» Problem A
Please report how many lines in the records contain the string "Cavalaria", matching case; give only the number.

- - -

Grouped Block scaled Gemm - Intro

22 Jan, 2026

This is the first blogpost on a series which will be about Grouped Blockscaled GEMM on Blackwell of which the code can be found here.

In ordinary english that means we can calculate a group of GEMMS, i.e. multiple blockscaled GEMMS with potentially distinct problem sizes. Before we study the kernel itself it is useful exercise to understand the setup within the run function because we can learn about the expected parameters we will use during our computation. Here we will focus on that part before studying more interesting aspects of the example.

`run`

# Create tensor and return the pointer, tensor, and stride
def create_tensor_and_stride(
    l: int,
    mode0: int,
    mode1: int,
    is_mode0_major: bool,
    dtype: type[cutlass.Numeric],
    is_dynamic_layout: bool = True,
) -> tuple[int, torch.Tensor, cute.Tensor, torch.Tensor, tuple[int, int]]:
    """Create GPU tensor from either a new or existing CPU tensor.

    :param torch_tensor_cpu: Optional existing CPU tensor to reuse. If None, creates a new one.
    :type torch_tensor_cpu: torch.Tensor, optional
    """

    # Create new CPU tensor
    torch_tensor_cpu = cutlass_torch.matrix(
        l,
        mode0,
        mode1,
        is_mode0_major,
        cutlass.Float32,
    )

    # Create GPU tensor from CPU tensor (new or existing)
    cute_tensor, torch_tensor = cutlass_torch.cute_tensor_like(
        torch_tensor_cpu, dtype, is_dynamic_layout, assumed_align=16
    )

    # Mark tensor with element divisibility for 16B alignment
    cute_tensor.mark_compact_shape_dynamic(
        mode=0 if is_mode0_major else 1,
        stride_order=(2, 1, 0) if is_mode0_major else (2, 0, 1),
        divisibility=32 if dtype == cutlass.Float4E2M1FN else 16,
    )

    # omit stride for L mode as it is always 1
    stride = (1, mode0) if is_mode0_major else (mode1, 1)

    return (
        torch_tensor.data_ptr(),
        torch_tensor,
        cute_tensor,
        torch_tensor_cpu,
        stride,
    )

This is very simple function that will create a tensor with given shape, stride and divisibility for alignment. It will return

Pointer to the torch tensor
The torch tensor
The cute tensor
The torch tensor on the CPU (in Float32)
The stride- simply indicates if we have M or K major tensor

def create_tensors_abc_for_all_groups(
    problem_sizes_mnkl: List[tuple[int, int, int, int]],
    ab_dtype: Type[cutlass.Numeric],
    c_dtype: Type[cutlass.Numeric],
    a_major: str,
    b_major: str,
    c_major: str,
) -> tuple[
    List[List[int]],
    List[List[torch.Tensor]],
    List[tuple],
    List[List[tuple]],
    List[List[torch.Tensor]],
]:
    ref_torch_fp32_tensors_abc = []
    torch_tensors_abc = []
    cute_tensors_abc = []
    strides_abc = []
    ptrs_abc = []

    # Iterate through all groups and create tensors for each group
    for group_idx, (m, n, k, l) in enumerate(problem_sizes_mnkl):
        # Create tensors  A, B, C
        (
            ptr_a,
            torch_tensor_a,
            cute_tensor_a,
            ref_torch_fp32_tensor_a,
            stride_mk_a,
        ) = create_tensor_and_stride(l, m, k, a_major == "m", ab_dtype)

- - -

» Problem B
Render this sentence from the post on grouped GEMMs in Spanish: "Here we will focus on that part before studying more interesting aspects of the example."

- - -

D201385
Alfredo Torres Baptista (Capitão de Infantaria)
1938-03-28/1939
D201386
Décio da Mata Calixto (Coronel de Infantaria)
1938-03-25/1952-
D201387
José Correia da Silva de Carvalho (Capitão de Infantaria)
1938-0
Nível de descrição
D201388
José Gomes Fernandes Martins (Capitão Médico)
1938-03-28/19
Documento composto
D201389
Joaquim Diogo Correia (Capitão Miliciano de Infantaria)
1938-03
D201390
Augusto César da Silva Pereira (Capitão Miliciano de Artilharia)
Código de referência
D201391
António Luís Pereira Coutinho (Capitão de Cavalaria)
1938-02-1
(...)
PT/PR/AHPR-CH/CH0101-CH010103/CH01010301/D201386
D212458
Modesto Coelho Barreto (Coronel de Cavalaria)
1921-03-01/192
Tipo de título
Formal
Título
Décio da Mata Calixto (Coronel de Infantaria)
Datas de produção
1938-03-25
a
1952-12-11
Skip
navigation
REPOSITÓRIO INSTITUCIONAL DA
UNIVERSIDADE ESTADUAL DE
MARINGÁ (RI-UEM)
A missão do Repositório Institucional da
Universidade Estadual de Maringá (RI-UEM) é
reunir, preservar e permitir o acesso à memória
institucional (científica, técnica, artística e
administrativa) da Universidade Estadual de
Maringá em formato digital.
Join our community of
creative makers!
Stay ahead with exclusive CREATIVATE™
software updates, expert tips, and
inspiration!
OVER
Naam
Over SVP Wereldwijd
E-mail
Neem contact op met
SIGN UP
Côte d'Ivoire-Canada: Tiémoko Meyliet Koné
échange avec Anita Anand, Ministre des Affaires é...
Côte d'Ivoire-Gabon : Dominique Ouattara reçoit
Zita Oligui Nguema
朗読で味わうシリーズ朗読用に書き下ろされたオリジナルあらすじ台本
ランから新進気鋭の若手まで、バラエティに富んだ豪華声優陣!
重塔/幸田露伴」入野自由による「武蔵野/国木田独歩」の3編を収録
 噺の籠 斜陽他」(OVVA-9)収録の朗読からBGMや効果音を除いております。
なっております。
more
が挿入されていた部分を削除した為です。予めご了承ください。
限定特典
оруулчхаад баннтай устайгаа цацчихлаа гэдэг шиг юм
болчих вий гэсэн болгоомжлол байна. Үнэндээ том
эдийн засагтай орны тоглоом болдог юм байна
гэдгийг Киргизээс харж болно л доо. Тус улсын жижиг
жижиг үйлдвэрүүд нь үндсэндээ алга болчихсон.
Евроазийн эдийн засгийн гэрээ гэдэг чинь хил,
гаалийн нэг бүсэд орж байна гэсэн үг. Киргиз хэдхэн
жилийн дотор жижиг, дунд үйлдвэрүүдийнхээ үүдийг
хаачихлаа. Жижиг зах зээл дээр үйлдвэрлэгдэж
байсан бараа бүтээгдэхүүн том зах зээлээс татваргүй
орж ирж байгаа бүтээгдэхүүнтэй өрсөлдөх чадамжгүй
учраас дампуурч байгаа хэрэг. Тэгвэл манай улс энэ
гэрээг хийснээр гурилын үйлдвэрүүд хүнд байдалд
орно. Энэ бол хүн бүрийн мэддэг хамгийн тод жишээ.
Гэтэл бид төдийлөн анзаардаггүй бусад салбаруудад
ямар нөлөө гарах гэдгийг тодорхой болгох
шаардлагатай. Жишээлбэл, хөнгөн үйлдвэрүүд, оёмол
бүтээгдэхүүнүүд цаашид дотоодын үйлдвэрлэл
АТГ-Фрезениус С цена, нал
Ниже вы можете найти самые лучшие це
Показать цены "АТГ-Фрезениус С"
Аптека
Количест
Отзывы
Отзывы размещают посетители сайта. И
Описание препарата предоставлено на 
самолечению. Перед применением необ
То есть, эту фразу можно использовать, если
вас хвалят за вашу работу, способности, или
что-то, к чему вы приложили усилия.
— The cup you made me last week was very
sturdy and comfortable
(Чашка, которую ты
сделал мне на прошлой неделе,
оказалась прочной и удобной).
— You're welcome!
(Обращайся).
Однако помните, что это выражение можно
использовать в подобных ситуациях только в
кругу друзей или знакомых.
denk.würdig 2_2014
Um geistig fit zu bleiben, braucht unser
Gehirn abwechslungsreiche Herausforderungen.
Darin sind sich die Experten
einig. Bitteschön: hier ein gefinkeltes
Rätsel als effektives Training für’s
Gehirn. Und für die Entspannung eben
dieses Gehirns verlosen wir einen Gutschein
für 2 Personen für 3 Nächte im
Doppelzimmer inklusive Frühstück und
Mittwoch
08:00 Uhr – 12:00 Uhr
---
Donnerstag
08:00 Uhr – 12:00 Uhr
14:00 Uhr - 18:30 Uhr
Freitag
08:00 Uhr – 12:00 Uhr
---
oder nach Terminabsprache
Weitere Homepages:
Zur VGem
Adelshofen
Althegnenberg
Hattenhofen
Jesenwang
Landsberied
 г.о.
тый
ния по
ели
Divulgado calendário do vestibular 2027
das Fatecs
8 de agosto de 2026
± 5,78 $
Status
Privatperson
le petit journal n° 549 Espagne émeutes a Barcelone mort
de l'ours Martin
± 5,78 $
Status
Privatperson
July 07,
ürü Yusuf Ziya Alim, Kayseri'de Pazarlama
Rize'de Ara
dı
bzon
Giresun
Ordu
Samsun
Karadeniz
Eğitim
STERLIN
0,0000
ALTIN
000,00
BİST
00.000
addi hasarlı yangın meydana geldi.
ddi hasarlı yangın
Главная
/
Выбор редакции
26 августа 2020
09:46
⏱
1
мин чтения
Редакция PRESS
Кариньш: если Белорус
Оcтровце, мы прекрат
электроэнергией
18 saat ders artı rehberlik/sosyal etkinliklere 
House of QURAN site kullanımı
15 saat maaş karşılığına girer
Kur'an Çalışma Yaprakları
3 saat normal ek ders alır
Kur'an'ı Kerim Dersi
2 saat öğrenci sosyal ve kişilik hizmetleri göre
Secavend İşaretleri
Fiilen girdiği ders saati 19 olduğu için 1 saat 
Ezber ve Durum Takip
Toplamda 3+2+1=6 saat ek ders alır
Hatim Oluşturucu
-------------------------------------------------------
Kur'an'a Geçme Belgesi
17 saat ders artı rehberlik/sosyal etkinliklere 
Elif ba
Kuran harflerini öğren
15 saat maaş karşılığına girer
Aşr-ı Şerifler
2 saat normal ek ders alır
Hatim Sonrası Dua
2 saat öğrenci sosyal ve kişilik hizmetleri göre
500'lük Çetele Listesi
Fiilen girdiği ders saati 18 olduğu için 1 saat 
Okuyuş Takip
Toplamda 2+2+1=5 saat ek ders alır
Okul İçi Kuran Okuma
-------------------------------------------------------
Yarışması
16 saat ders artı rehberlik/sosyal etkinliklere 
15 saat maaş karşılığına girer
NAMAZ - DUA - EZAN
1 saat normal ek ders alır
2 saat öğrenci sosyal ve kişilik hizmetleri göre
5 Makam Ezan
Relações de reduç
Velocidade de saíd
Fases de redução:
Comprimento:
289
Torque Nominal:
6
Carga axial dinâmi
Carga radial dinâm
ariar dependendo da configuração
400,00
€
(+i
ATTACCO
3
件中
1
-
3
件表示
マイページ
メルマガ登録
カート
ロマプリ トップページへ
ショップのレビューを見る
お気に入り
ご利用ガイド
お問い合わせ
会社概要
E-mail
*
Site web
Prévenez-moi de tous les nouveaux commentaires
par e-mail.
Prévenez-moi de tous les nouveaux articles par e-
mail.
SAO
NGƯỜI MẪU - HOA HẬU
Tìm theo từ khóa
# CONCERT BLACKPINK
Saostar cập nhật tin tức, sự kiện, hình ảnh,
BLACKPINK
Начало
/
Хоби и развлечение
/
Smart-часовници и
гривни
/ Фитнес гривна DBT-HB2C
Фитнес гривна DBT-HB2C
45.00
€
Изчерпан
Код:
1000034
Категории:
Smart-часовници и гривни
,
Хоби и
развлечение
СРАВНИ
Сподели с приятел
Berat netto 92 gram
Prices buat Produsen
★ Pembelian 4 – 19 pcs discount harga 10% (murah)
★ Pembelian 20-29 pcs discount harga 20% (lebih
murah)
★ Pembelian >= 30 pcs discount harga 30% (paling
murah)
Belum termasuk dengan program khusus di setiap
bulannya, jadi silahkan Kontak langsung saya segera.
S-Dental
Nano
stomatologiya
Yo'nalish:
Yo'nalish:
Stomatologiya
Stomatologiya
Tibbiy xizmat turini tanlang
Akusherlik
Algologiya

- - -

» Final answer A
2

» Final answer B
Aquí nos centraremos en esa parte antes de estudiar aspectos más interesantes del ejemplo.